**Work to be completed**:
Please copy, exactly as written, the span from the first line below to the line that contains "Picture 2, 165", including both, and skip the pictures.

Stored data

BEGIN

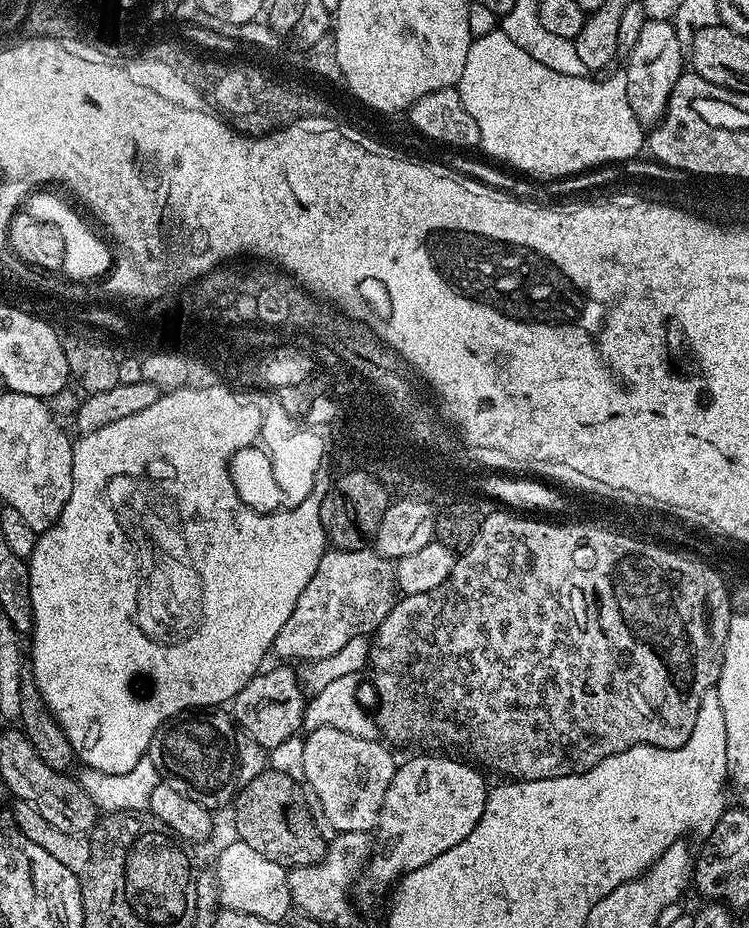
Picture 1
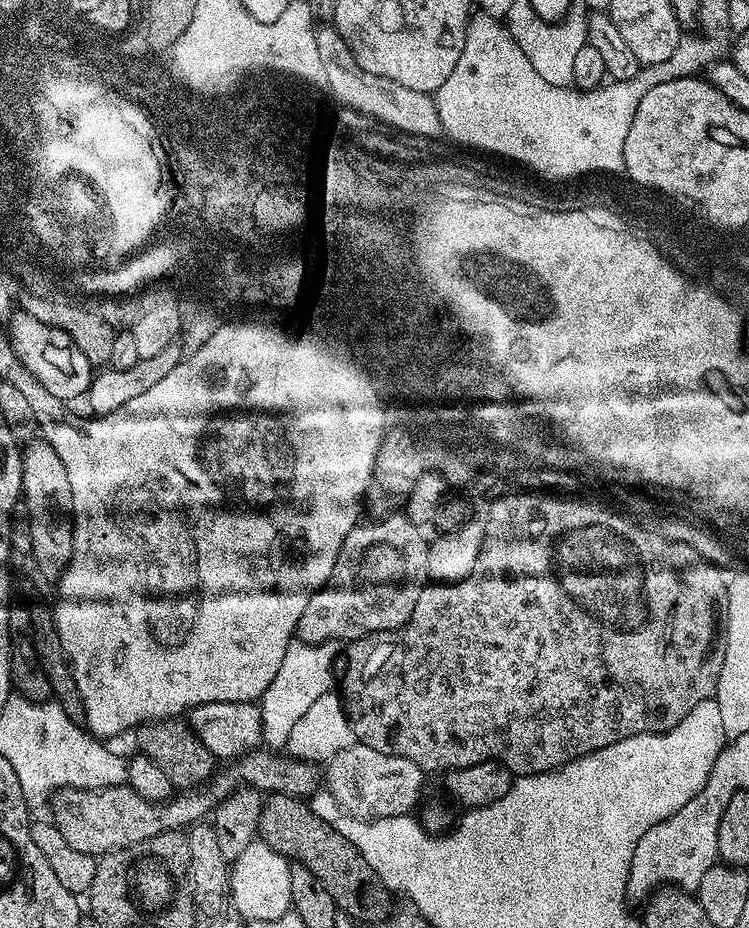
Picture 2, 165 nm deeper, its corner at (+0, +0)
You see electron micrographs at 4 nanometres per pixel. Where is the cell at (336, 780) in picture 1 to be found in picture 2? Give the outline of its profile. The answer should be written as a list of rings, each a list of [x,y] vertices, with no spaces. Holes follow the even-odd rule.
[[[359,742],[334,754],[334,758],[326,764],[327,795],[333,796],[349,816],[362,820],[381,820],[387,816],[409,815],[413,811],[412,807],[420,800],[424,779],[424,769],[410,762],[410,758],[382,754],[378,750],[370,750],[370,746]]]

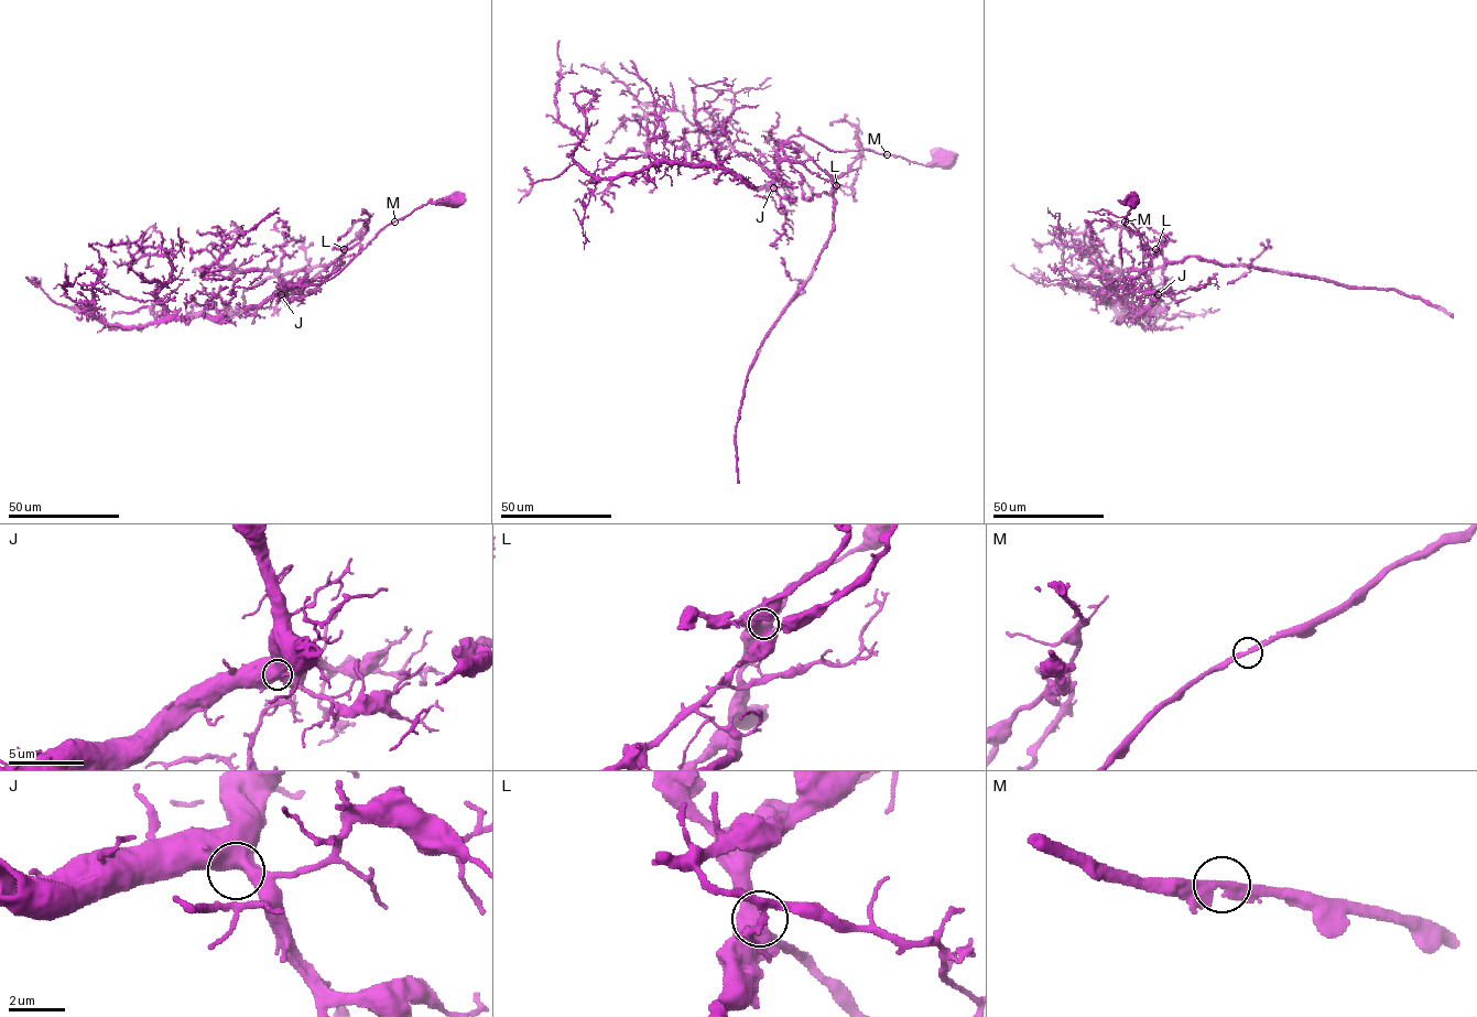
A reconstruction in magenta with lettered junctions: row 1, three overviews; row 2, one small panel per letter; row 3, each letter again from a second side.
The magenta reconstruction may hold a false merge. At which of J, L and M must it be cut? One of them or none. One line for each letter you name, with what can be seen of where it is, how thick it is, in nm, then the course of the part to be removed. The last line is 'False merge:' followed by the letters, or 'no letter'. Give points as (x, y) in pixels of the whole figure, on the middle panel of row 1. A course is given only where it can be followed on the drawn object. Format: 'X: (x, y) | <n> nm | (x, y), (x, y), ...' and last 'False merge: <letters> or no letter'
False merge: no letter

END

**Answer space**:
Picture 1
Picture 2, 165 nm deeper, its corner at (+0, +0)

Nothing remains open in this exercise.